**Texto em estudo**:
Em documento enviado à CGU durante a auditoria, o Denatran reconheceu que o volume de recursos destinados ao órgão "tem diminuído a cada exercício" e que a parcela do DPVAT, que deveria ser destinada aos programas de prevenção de acidentes, "têm sido sistematicamente contingenciados".

Em nota enviada ao G1, o Ministério das Cidades – ao qual é vinculado o Denatran – informou que historicamente os recursos disponíveis para realizar programas de prevenção são apenas os oriundos do DPVAT.

O ministério informou ainda que anualmente solicita ao Ministério do Planejamento para que os recursos sejam liberados.

"Dadas as limitações orçamentárias impostas ao Ministério das Cidades nos últimos exercícios, quando da elaboração da peça orçamentária de cada ano, não é possível a disponibilização dos recursos do DPVAT", diz a pasta na nota.

Procurado pela reportagem, o Ministério do Planejamento disse que "observado o fraco desempenho das receitas públicas e em busca de assegurar o cumprimento das metas fiscais, o governo federal se viu obrigado a fazer contingenciamento de recursos".

No entanto, a pasta não respondeu à avaliação da CGU de que o bloqueio dos recursos para prevenção de acidentes pelo Denatran contraria a lei.

'Perda de vidas humanas'

De acordo com o relatório, em 2012, o contingenciamento afetou 84,18% do dinheiro previsto para as ações, e foi crescendo nos anos seguintes.

Em 2013, 92,59% dos recursos foram bloqueados e, em 2014, 97,33%. Percentual parecido de contingenciamento foi feito em 2015.

Em 2016, aponta a CGU, todo o dinheiro previsto para estas ações foi bloqueado.

Já este ano, foram arrecadados até agora R$ 253,2 milhões de reais, mas o orçamento autorizado até esta segunda-feira (2) para o Denatran é de apenas R$ 500 mil, o que representa cerca de 0,2% do total.

O relatório de auditoria da CGU afirma que as mortes nos acidentes de trânsito são ocasionadas pela ausência de investimento em prevenção de acidentes, ou seja, um efeito do bloqueio de recursos.

"O contingenciamento de recursos resulta na ausência de investimento público em ações preventivas de acidentes e educativas para condutores e cidadãos, ocasionando a manutenção e ampliação da violência no trânsito e a crescente perda de vidas humanas a cada ano", diz a CGU.

Segundo dados do Ministério da Saúde, o número anual de mortes por acidentes de trânsito no Brasil entre 2012 e 2015 foi em média de 42,3 mil.

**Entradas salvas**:

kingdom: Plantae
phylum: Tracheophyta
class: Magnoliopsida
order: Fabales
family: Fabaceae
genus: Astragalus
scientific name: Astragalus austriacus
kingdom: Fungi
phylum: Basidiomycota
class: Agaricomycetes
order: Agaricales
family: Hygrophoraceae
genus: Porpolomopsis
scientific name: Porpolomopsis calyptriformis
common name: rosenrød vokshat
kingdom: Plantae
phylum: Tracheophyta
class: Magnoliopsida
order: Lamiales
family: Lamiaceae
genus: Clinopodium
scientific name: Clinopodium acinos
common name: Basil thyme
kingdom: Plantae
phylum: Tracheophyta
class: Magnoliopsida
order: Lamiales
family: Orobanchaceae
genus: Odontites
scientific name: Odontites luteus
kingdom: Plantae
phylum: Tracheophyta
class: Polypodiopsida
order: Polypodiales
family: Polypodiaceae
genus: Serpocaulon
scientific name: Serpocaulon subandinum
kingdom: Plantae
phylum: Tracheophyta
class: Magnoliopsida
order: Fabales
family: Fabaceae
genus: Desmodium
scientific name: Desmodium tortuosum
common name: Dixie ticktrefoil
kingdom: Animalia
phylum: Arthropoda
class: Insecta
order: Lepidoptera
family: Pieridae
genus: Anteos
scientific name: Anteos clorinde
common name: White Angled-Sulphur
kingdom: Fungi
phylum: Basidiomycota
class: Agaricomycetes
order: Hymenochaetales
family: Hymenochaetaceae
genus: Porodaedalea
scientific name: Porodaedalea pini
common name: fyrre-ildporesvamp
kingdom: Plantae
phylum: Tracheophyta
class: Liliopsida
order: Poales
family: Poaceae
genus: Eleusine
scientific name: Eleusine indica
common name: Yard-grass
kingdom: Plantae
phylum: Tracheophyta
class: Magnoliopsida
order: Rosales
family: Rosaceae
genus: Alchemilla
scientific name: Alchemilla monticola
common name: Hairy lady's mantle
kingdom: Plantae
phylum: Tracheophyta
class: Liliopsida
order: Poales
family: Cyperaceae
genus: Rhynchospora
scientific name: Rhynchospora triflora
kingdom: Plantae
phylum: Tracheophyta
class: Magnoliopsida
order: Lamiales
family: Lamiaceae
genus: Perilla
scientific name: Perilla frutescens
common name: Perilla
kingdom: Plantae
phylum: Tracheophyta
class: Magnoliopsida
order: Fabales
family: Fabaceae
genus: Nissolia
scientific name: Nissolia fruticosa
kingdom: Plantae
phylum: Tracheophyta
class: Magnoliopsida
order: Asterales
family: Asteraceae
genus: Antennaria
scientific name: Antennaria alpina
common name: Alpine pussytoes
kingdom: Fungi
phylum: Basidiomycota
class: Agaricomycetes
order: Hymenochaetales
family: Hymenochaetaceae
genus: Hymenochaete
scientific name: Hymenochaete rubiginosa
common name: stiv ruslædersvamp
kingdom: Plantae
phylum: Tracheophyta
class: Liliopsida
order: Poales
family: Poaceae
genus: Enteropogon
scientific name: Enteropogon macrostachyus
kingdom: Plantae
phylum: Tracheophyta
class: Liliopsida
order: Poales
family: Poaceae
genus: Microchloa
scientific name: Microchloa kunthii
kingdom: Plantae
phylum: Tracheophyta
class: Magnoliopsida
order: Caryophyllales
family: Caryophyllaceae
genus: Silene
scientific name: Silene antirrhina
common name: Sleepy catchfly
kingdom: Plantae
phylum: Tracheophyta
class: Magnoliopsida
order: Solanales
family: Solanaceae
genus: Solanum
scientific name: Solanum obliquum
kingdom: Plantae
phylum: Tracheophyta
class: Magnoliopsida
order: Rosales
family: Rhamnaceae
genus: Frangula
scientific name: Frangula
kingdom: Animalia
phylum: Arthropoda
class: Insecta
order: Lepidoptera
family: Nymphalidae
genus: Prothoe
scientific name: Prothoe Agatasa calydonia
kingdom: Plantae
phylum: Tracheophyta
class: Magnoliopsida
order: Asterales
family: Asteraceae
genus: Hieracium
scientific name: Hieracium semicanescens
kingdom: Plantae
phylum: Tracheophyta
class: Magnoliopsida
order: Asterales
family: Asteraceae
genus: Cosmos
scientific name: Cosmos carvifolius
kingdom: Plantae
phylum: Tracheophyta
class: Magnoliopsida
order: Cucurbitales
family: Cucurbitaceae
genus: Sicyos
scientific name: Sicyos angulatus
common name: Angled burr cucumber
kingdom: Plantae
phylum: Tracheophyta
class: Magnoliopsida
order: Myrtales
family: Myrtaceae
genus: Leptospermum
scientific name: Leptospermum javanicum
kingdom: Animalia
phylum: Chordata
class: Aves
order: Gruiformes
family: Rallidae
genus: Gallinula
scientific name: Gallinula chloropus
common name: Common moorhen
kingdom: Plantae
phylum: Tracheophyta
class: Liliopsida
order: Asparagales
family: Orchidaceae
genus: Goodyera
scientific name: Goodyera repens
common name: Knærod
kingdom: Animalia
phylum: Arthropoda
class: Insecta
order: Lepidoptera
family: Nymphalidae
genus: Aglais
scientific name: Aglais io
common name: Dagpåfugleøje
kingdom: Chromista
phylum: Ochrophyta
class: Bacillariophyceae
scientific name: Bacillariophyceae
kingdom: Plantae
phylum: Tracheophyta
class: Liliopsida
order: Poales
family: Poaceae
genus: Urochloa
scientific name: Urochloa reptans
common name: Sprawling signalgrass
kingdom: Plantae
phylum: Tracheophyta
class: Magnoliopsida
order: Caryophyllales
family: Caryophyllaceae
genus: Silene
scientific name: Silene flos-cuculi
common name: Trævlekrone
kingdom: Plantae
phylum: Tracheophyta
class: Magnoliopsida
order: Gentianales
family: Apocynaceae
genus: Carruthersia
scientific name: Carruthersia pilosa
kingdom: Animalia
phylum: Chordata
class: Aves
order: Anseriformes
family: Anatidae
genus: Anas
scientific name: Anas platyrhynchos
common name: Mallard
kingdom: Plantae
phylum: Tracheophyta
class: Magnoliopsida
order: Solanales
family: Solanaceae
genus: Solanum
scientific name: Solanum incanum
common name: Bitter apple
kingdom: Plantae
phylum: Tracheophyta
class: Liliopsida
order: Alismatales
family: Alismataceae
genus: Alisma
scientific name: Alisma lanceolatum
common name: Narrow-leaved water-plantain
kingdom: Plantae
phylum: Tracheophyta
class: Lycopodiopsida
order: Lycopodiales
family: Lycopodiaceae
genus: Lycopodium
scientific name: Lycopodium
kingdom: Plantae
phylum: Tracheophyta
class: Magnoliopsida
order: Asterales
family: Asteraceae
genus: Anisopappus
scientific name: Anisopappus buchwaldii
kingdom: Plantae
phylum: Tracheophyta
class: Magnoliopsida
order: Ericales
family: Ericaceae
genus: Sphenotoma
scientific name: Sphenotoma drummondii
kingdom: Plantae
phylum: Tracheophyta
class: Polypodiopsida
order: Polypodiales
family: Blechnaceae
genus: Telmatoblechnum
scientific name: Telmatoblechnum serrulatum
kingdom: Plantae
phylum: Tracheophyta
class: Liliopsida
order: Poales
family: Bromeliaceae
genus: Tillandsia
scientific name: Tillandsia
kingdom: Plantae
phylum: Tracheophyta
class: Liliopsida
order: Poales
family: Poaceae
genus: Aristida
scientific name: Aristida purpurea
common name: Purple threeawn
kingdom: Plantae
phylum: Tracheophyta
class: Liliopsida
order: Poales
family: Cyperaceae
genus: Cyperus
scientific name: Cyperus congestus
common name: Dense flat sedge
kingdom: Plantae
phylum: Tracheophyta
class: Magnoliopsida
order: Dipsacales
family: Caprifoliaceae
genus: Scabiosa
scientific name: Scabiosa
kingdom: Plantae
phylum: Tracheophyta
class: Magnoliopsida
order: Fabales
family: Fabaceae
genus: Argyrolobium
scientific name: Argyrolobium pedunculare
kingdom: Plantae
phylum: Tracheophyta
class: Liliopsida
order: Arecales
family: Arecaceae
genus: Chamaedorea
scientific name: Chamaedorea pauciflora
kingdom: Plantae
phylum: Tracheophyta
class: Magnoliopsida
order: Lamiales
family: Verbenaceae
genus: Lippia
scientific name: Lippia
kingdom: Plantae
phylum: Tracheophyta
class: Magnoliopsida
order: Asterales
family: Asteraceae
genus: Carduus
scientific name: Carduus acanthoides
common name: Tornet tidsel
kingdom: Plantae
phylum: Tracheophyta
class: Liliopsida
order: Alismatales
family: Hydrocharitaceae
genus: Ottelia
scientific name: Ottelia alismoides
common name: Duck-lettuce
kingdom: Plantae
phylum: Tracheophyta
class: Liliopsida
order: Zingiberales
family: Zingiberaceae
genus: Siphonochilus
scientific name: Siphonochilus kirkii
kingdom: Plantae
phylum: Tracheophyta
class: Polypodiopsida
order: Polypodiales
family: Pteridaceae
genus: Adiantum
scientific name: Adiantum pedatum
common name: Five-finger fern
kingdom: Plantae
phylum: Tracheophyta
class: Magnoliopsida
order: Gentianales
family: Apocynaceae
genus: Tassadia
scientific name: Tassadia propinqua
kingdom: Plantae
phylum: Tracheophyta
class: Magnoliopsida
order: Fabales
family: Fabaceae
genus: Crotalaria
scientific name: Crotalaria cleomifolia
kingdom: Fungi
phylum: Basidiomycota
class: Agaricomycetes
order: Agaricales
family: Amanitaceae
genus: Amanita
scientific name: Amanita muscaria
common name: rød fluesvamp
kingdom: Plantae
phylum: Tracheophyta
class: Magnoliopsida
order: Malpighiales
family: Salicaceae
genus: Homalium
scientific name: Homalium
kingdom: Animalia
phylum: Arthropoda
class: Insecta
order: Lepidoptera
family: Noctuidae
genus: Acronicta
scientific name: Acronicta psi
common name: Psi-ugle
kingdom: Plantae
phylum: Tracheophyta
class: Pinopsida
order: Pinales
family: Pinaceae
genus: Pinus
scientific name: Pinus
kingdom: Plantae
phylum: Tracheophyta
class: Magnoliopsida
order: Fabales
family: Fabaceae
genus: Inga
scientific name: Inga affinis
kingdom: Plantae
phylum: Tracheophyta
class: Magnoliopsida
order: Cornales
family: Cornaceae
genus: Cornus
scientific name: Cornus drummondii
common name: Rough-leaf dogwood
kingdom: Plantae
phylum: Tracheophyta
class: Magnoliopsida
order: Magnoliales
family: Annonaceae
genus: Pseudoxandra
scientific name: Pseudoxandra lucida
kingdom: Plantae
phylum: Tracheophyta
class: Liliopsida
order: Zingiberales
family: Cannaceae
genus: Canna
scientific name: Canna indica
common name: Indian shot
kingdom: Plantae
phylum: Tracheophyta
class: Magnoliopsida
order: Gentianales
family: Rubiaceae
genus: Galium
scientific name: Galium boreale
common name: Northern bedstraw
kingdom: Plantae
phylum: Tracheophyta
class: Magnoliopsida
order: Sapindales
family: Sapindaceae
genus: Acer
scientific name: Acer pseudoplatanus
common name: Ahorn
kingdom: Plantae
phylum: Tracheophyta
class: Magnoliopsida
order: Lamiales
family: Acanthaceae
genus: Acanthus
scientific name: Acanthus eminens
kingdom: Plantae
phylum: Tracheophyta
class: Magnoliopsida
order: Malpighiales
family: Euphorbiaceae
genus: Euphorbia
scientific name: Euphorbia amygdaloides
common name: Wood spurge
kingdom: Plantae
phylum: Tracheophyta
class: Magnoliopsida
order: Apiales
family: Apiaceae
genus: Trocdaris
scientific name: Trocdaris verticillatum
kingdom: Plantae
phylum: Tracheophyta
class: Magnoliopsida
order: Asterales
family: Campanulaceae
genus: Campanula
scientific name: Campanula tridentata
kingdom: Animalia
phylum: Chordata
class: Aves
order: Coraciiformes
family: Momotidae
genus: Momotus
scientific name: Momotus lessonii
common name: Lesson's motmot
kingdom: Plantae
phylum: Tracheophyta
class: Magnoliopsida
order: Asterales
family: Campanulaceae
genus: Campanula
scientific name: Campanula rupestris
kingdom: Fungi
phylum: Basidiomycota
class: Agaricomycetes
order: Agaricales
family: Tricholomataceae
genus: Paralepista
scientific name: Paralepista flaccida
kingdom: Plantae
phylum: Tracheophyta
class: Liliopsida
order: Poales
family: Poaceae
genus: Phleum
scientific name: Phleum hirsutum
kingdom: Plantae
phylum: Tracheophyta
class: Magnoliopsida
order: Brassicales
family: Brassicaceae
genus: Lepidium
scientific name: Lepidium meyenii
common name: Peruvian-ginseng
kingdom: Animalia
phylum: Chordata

**Tarefa 1**: Traduza para o inglês, por favor, esta frase do texto sobre os recursos do DPVAT: "Em 2016, aponta a CGU, todo o dinheiro previsto para estas ações foi bloqueado."
**Tarefa 2**: Prossiga o texto sobre os recursos do DPVAT a partir do ponto em que ele termina.
As linhas não têm nenhum papel neste exercício.

**Resposta 1**: In 2016, the CGU points out, all the money planned for these actions was blocked.

**Resposta 2**:
Em 2015, foram registrados 38.651 óbitos, o menor resultado no período, mas o próprio ministério diz que a redução provavelmente está relacionada não apenas a fiscalização, mas à crise econômica – a frota de veículos no país em 2015 cresceu bem abaixo do registrado nos anos anteriores.

O diretor da Associação Brasileira de Medicina de Tráfego (Abramet), Aly Yassine, concorda que existem prejuízos na redução de ações preventivas.

Ele cita estatísticas internacionais que apontam que cada real utilizado em prevenção reduz a perda de R$ 18 em gastos com cuidados médicos e perda de produção de vítimas com sequelas permanentes ou mortas em acidentes – e critica o bloqueio dos recursos.

"Essa é uma lógica totalmente burra. Isso é um padrão cultural da nossa sociedade civil que observa ações de prevenção como sendo um governo 'bonzinho'. E na verdade os gastos públicos dedicados a prevenção deveriam ser muito mais intensos do que destinados ao pós-evento", avaliou.

Yassine cita ainda um estudo de 2015 do Instituto Econômico de Pesquisa Aplicada (Ipea), que estimou em R$ 50 bilhões o custo anual de acidentes em rodovias e cidades brasileiras.

"Ao longo da nossa história, não só no caso do trânsito, as verbas tem sido destinadas para outros fins. E as vítimas do sistema somos eu, você, pessoas da nossa família", disse o diretor da Abramet.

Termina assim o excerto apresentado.